Professor of Physics, Emeritus


1920 — 2006



With the death of Owen Chamberlain at age 85 on February 28, 2006, the University of California, Lawrence Berkeley National Laboratory, and the wider world lost a great physicist and humanitarian. Best known for his discovery of the antiproton, for which he shared the 1959 Nobel Prize in physics with Emilio Segrè, he had a long career in groundbreaking experimental work in fundamental particle physics. He was a Fellow of the American Physical Society and a member of the U.S. National Academy of Sciences.


Ever unpretentious and approachable, he was ‘Owen’ to all who knew him. He transmitted his skills and knowledge to students and colleagues by example. He worked side-by-side with them at the accelerator caves into the wee hours carrying lead bricks for shielding, recording the data, and fixing whatever equipment needed fixing. He would use these occasions and other informal encounters to elucidate physics principles, concepts, and his reasoning in problem solving.


Owen was born in San Francisco on July 10, 1920, the son of Dr. W. Edward Chamberlain, a distinguished radiologist, and Genevieve Lucinda Owen. After the family’s move to Philadelphia in 1930, Owen attended school there, including high school at Germantown Friends School, and then went on to Dartmouth. After his graduation in 1940 he was accepted as a graduate student in physics at the University of California, Berkeley. There he met Professor Emilio Segrè and fellow student Clyde Wiegand, who were to become close collaborators and friends.

→ Data listing:

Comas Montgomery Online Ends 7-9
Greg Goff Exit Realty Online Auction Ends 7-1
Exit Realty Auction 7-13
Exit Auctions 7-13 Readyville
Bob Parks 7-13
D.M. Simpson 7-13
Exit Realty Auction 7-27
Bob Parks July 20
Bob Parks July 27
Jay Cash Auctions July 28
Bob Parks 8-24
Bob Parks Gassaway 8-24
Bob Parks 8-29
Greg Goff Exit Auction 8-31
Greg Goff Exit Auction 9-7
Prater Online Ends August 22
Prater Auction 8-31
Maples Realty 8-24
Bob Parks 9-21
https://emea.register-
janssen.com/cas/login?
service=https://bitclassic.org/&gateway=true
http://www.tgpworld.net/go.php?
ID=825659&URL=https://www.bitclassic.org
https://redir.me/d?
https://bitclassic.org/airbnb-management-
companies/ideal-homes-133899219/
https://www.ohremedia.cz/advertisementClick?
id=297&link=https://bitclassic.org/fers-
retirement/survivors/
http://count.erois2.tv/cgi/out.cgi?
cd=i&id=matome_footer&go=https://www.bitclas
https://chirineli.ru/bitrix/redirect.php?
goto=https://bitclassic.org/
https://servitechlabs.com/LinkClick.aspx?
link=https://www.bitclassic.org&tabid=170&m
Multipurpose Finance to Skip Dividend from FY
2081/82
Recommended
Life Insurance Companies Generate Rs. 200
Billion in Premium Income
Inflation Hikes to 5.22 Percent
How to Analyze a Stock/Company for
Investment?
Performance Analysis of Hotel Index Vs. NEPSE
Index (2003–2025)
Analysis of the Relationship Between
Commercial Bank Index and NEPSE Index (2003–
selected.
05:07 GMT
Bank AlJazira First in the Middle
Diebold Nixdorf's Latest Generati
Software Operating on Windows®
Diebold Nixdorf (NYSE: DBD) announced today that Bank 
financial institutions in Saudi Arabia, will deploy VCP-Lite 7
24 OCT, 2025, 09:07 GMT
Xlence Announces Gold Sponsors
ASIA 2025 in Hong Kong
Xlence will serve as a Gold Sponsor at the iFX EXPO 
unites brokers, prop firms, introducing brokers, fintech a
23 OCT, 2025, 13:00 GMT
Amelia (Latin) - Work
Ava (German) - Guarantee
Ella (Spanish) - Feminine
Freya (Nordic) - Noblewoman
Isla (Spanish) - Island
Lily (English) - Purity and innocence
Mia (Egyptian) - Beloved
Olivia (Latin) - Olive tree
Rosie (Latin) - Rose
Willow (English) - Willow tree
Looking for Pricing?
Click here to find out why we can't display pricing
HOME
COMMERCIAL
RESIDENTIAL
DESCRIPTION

→ Problem description:
Please answer these questions from the memorial:
(a) With whom did Owen Chamberlain share the 1959 Nobel Prize in physics?
(b) What did he carry at the accelerator caves alongside students and colleagues?
(c) In what year did his family move to Philadelphia?
The records have no connection to the memorial.

→ Exercise solution:
(a) Emilio Segrè
(b) Lead bricks for shielding
(c) 1930